-- Exercise instructions --
Print, in exact form, the lines below from the one containing "Investors have a" through the one containing "C<sub>T</sub>, BASED ON", and omit all others.

-- Entries shown --
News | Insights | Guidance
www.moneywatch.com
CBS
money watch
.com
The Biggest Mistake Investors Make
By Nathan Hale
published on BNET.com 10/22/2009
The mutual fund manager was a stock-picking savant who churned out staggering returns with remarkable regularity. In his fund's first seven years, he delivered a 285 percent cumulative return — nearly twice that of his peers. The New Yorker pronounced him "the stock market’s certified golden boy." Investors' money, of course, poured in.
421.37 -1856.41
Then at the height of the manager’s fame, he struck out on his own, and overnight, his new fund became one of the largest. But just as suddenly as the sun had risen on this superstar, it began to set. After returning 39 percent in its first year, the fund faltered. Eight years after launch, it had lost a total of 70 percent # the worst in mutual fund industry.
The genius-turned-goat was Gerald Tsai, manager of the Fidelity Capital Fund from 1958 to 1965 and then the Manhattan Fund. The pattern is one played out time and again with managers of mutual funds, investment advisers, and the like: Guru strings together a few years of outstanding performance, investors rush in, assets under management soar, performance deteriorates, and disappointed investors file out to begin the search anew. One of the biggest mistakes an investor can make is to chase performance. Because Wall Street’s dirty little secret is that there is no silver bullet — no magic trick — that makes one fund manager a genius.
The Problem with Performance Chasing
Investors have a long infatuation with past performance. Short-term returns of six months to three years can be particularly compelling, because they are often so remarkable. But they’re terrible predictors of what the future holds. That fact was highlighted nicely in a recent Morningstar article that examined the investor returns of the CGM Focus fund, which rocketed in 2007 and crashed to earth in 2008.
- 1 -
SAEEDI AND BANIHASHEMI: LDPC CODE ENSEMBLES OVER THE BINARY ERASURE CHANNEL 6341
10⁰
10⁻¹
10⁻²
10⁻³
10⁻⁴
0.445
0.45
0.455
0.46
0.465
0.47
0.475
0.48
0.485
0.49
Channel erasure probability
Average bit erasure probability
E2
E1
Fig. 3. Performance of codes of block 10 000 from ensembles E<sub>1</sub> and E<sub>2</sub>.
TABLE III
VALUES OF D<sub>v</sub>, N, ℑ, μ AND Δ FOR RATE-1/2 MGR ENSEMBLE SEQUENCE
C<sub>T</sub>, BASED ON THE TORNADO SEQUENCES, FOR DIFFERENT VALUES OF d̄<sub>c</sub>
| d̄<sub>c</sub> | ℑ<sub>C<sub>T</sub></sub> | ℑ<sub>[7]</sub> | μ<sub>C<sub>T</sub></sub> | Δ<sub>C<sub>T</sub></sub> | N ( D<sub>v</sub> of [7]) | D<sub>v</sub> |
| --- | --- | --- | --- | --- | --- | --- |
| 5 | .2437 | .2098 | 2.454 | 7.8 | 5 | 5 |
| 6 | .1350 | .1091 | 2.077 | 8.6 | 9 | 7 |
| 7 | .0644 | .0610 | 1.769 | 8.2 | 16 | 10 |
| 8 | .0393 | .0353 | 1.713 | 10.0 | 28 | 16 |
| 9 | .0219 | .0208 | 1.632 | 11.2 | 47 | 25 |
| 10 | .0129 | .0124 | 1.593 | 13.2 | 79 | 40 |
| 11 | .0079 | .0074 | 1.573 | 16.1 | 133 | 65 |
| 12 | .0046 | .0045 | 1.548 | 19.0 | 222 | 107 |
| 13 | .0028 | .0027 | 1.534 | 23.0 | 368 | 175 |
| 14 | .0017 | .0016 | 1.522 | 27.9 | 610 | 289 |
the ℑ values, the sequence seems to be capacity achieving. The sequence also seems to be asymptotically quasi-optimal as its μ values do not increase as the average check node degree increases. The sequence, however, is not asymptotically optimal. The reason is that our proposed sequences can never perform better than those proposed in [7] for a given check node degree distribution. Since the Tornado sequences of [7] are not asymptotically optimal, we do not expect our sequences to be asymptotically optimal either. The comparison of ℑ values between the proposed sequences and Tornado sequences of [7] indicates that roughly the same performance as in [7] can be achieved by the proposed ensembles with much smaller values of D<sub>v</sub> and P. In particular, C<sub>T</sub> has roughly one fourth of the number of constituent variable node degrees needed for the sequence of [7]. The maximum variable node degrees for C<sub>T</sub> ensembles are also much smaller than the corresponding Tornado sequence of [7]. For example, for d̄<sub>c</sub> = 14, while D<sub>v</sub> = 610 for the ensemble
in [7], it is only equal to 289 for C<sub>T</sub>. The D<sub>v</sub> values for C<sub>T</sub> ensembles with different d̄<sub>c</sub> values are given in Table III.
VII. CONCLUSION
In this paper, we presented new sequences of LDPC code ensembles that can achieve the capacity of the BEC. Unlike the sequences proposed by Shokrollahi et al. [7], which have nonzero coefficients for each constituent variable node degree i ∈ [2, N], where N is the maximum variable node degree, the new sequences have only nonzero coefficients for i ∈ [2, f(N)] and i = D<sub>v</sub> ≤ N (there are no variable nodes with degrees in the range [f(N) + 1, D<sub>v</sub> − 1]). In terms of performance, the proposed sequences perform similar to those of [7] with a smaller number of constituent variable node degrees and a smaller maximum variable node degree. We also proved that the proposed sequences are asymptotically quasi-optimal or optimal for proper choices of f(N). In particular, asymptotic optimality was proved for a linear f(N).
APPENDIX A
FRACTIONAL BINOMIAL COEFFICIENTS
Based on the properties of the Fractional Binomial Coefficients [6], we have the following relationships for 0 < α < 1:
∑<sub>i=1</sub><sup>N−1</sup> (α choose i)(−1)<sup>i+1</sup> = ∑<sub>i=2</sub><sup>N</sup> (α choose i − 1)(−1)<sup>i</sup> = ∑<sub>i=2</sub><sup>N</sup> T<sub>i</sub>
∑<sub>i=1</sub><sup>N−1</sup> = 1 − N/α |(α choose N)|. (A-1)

--

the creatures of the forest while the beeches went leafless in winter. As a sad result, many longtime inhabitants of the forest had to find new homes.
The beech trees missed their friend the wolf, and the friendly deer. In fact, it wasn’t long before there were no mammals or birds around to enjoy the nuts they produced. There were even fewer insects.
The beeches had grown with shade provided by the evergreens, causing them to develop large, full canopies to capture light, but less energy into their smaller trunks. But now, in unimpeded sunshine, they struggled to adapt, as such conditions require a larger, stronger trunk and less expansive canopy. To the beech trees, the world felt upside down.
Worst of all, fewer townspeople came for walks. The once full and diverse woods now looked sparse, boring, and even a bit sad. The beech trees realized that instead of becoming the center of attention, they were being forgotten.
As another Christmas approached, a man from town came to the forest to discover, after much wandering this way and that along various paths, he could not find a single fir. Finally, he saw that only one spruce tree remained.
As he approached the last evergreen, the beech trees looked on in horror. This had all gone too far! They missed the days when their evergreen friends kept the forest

-- Answer to this exercise --
Investors have a long infatuation with past performance. Short-term returns of six months to three years can be particularly compelling, because they are often so remarkable. But they’re terrible predictors of what the future holds. That fact was highlighted nicely in a recent Morningstar article that examined the investor returns of the CGM Focus fund, which rocketed in 2007 and crashed to earth in 2008.
- 1 -
SAEEDI AND BANIHASHEMI: LDPC CODE ENSEMBLES OVER THE BINARY ERASURE CHANNEL 6341
10⁰
10⁻¹
10⁻²
10⁻³
10⁻⁴
0.445
0.45
0.455
0.46
0.465
0.47
0.475
0.48
0.485
0.49
Channel erasure probability
Average bit erasure probability
E2
E1
Fig. 3. Performance of codes of block 10 000 from ensembles E<sub>1</sub> and E<sub>2</sub>.
TABLE III
VALUES OF D<sub>v</sub>, N, ℑ, μ AND Δ FOR RATE-1/2 MGR ENSEMBLE SEQUENCE
C<sub>T</sub>, BASED ON THE TORNADO SEQUENCES, FOR DIFFERENT VALUES OF d̄<sub>c</sub>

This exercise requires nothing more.